Relevant section from the link in my previous post:
If you’ve been living in a home your ex owns in just their name and there's no other agreement or understanding in place, you will have no automatic right to stay if your ex asks you to leave. However he or she should give you reasonable notice.
If you’ve been living in a home your ex owns, you don’t have an automatic right to a share in the value of it known as the ‘equity’. Nor can you ask for a share to be transferred as you would do if you were married or in a civil partnership.
You’re not entitled to any equity from the property – unless you can show that:
you both intended for you to own a share and,
because of that agreement you did something to your own detriment (such as gave up work or a job opportunity or a council tenancy) or,
you contributed to the purchase price, the mortgage payments, or major building work to the property.
Non-financial contributions, such as doing building work yourself to improve the property, can also count in some circumstances. (If you have children together then you may be able to apply for a 'settlement' of property order for the benefit of the children – see Children above.)
How the law treats any money you contributed to the home you lived in but don’t own depends on:
what you and your ex agreed or understood between you, or
how the court looks at what you said, or did, to work out how you both understood the situation.
For example, was it a loan – to be repaid at an agreed date with or without interest as agreed? Was it a gift? Or was it a contribution which gives you a legal right called a beneficial interest? Again, if you made a living together agreement, now’s the time to find it and remind yourselves what you agreed to – hopefully you will have covered this issue.
The easiest way to prove you have a beneficial interest is if you have something in writing or a formal trust deed with your partner setting out who should get what when the home is sold. Without this kind of evidence proving what your intentions were, the law looks for other evidence about what understanding (if any) existed between the two of you. This involves considering questions such as:
What did you agree about the beneficial ownership of the property?

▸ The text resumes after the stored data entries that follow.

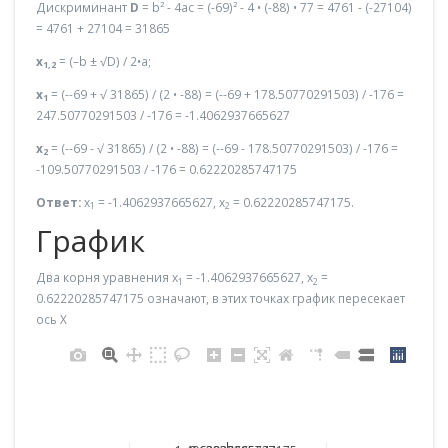
Дискриминант
D
= b² - 4ac = (-69)² - 4 • (-88) • 77 = 4761 - (-27104)
= 4761 + 27104 = 31865
x
= (–b ± √D) / 2•a;
1,2
x
= (--69 + √ 31865) / (2 • -88) = (--69 + 178.50770291503) / -176 =
1
247.50770291503 / -176 = -1.4062937665627
x
= (--69 - √ 31865) / (2 • -88) = (--69 - 178.50770291503) / -176 =
2
-109.50770291503 / -176 = 0.62220285747175
Ответ:
x
= -1.4062937665627, x
= 0.62220285747175.
1
2
График
Два корня уравнения x
= -1.4062937665627, x
=
1
2
0.62220285747175 означают, в этих точках график пересекает
ось X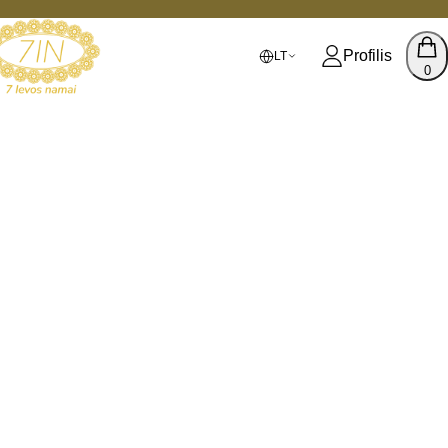
Profilis
LT
0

Were you promised a share of the property?
Did that promise or understanding mean that you acted to your detriment in some way, for instance gave up your job or left your own home in order to live with your ex?

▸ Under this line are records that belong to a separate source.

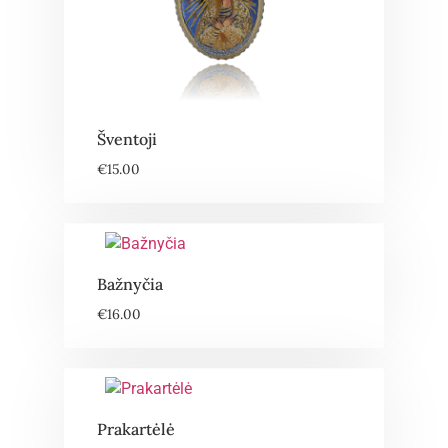
Šventoji
€
15.00
Bažnyčia
€
16.00
Prakartėlė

Who contributed to the purchase of the property?
Who paid the mortgage?
Who carried out improvements to the property?
If you can prove that you have a beneficial interest (and this is often very difficult to do), this may allow you to:
to get the right to live in the home,
prevent the sale of the home for a limited period of time,
pay the mortgage to stop the home from being repossessed or,
get a share from the proceeds of sale if the home is sold.
If you are not married or in a civil partnership and don’t own the home you shared with your ex either jointly or in just your name, this is the only way to establish long-term rights to the home and a share of the proceeds of sale. The law about this is complex and you will need legal advice about whether and how to take action. This type of case isn’t treated as a family case - it is dealt with by the normal civil court. The court will order you to pay your ex’s legal costs if you lose. You may hear lawyers call these cases ‘TOLATA cases’ after the law that governs them - the Trusts of Land and Appointment of Trustees Act 1996.